- Directions
- 1) Answer these from the Santoshrao Gode biography, one line each:
(a) Where was Gode born?
(b) From which college did he earn his Bachelor of Arts?
(c) In what year was he elected to the 6th Lok Sabha?
- 2) In the Santoshrao Gode biography, turn the paragraph beginning "Gode was born to Shri Vyankatrao" into a short bulleted list that keeps its main facts.
- 3) Write the next part of the Santoshrao Gode biography, picking up after its final sentence.
==== Given text
= Santoshrao Gode =

Indian politician (1925–2000)

Santoshrao Vyankatrao Gode (29 August 1925 – 6 February 2000) was an Indian politician and a leader of the Indian National Congress party.

== Early life ==
Gode was born to Shri Vyankatrao & Manoramabai Gode at Kharangna Gode, Wardha District on 29 August 1925. He completed his graduation in Bachelor of Arts from Morris College, Nagpur University. He was married to Smt. Sindhutai Gode on 19 May 1952. They have three sons who are presently settled in Nagpur & Wardha.

== Career ==
He was a Member of the Parliament of India having been elected to the 6th Lok Sabha from Wardha Lok Sabha constituency in Maharashtra in 1977.
========
==== Information shown
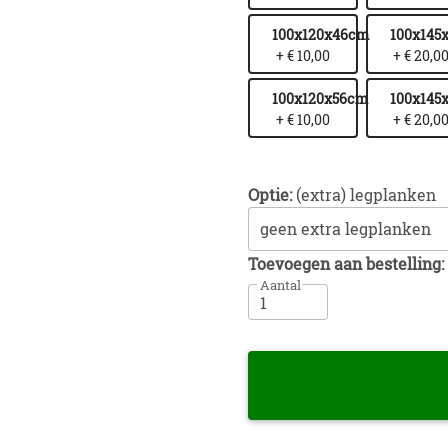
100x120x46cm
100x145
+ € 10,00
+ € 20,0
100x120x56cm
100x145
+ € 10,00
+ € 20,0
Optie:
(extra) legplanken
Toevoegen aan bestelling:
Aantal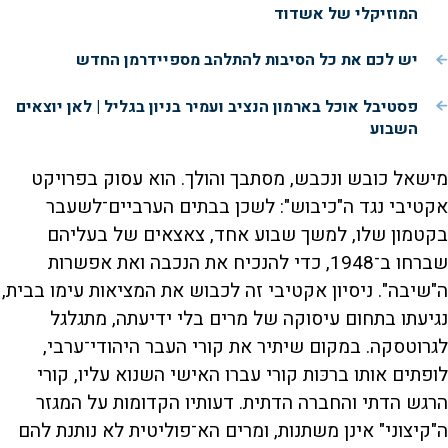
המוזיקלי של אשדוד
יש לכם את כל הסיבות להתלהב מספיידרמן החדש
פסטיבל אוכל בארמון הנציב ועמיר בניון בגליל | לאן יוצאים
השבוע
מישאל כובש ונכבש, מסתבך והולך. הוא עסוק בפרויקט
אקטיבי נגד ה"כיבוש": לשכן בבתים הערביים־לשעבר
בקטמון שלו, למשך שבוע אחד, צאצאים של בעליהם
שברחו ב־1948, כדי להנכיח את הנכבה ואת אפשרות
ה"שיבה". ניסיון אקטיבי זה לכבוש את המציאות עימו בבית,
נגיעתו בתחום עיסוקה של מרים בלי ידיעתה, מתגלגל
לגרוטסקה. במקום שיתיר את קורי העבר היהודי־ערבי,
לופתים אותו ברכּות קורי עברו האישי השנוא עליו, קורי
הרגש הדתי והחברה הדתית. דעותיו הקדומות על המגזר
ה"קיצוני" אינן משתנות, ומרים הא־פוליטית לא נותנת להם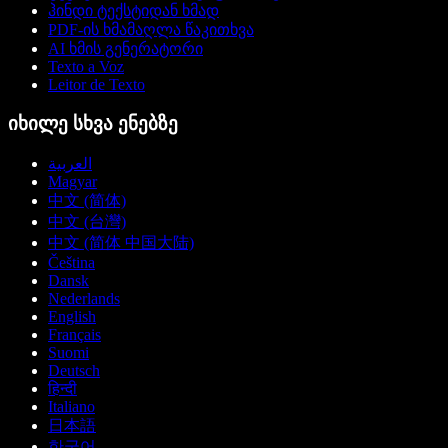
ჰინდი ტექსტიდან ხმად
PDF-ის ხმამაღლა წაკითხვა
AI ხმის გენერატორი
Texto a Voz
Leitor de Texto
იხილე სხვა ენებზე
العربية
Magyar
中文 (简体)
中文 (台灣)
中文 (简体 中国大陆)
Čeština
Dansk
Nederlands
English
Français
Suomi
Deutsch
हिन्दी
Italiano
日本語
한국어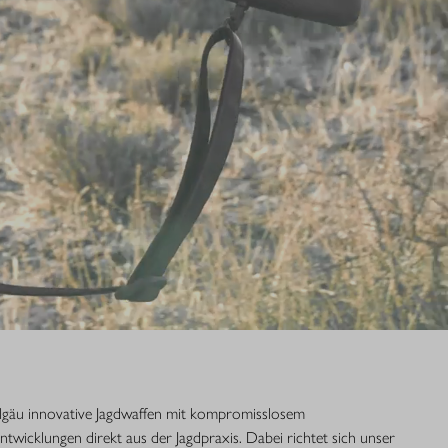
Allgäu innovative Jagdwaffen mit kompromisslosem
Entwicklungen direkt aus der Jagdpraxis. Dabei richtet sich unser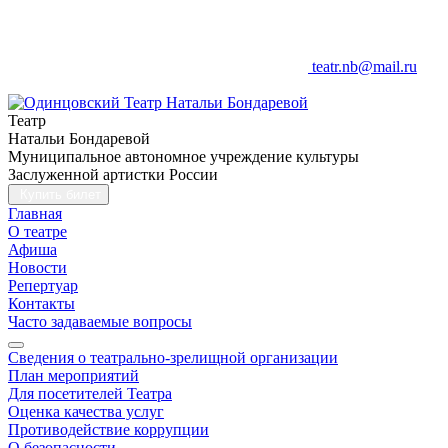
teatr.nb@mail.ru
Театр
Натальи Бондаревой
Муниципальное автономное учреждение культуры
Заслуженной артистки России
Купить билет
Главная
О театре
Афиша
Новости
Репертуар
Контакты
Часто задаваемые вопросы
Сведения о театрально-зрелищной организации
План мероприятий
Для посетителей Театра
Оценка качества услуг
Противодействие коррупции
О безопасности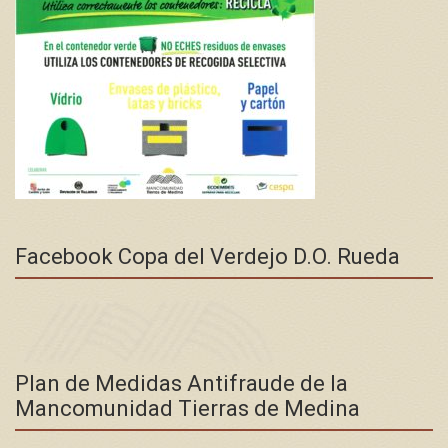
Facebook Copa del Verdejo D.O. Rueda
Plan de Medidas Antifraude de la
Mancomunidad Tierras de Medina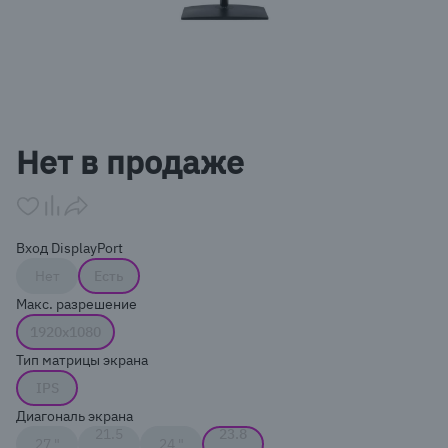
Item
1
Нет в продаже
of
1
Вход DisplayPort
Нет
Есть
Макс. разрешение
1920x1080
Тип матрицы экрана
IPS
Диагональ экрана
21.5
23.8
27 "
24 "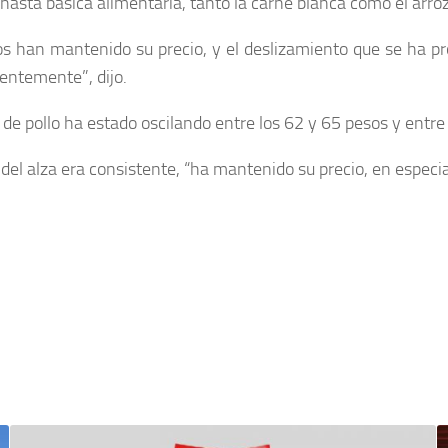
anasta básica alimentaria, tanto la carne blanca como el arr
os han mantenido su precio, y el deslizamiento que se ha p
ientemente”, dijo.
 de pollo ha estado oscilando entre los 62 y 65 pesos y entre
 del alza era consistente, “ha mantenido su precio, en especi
========
==== Information shown
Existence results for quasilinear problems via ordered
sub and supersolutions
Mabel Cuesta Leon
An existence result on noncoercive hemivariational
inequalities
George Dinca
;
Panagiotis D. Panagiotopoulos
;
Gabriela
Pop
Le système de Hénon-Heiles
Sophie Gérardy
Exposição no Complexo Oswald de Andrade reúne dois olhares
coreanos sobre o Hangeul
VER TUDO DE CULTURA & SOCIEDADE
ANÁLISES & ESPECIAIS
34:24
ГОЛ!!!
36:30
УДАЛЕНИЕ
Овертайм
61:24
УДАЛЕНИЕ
========
==== Information shown
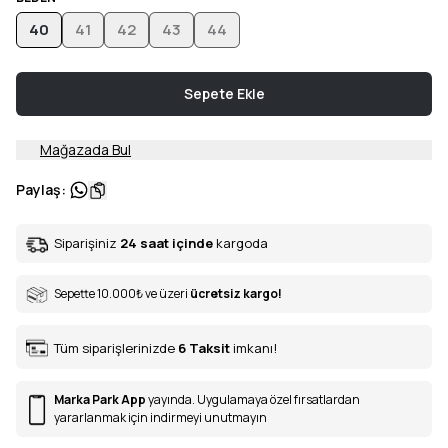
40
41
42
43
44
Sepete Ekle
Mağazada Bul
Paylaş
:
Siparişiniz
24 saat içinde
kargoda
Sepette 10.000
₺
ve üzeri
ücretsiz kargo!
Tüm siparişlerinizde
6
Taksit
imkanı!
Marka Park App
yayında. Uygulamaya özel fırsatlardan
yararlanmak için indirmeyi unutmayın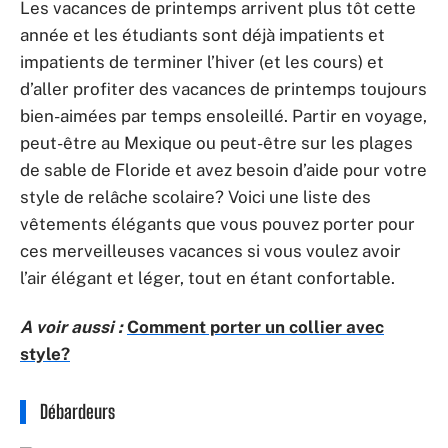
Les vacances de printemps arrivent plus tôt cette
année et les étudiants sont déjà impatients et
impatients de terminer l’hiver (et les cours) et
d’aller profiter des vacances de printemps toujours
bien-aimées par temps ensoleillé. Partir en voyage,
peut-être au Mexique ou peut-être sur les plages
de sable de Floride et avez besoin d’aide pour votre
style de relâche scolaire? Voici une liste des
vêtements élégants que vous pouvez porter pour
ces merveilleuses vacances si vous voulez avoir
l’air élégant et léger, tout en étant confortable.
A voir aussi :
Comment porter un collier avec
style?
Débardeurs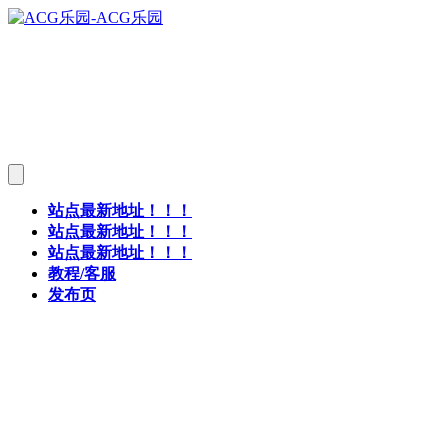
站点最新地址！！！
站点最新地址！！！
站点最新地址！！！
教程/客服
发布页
========
- Responses per task
- 1)
(a) Kharangna Gode, Wardha District
(b) Morris College, Nagpur University
(c) 1977

- 2)
- Born on 29 August 1925 at Kharangna Gode, Wardha District, to Shri Vyankatrao and Manoramabai Gode
- Earned a Bachelor of Arts from Morris College, Nagpur University
- Married Smt. Sindhutai Gode on 19 May 1952
- Has three sons, now settled in Nagpur and Wardha

- 3)
An avid agriculturist, he was also a member of several development committees and institutions

Gode held the following positions before being elected as the Member Of Parliament from Wardha:
- Agriculture Produce Market Committee, Wardha, 1955–1962,
- Maharashtra State Road Transport Corporation, 1976–1977,
- District Development Board, Wardha, 1957–1962,
- Director, Maharashtra State Cooperative Land Development Bank Ltd., 1973–1977,
- Maharashtra State Irrigation Committee, Bombay, Founder-Member
- Founder-Member – Mahatma Gandhi Institute of Medical Sciences
- Founder-Member – Yeshwant Education Society, Wardha (Sevagram)

- Member Janapada Sabha, Wardha, 1953–1962;
- President, Zila Parishad, Wardha, 1962–1972;
- President, District Congress Committee, Wardha;
- Member, Maharashtra Congress Committee;
- Member, Committee on Subordinate Legislation.

==Death==
Gode died in Bordharan on 6 February 2000, at the age of 74.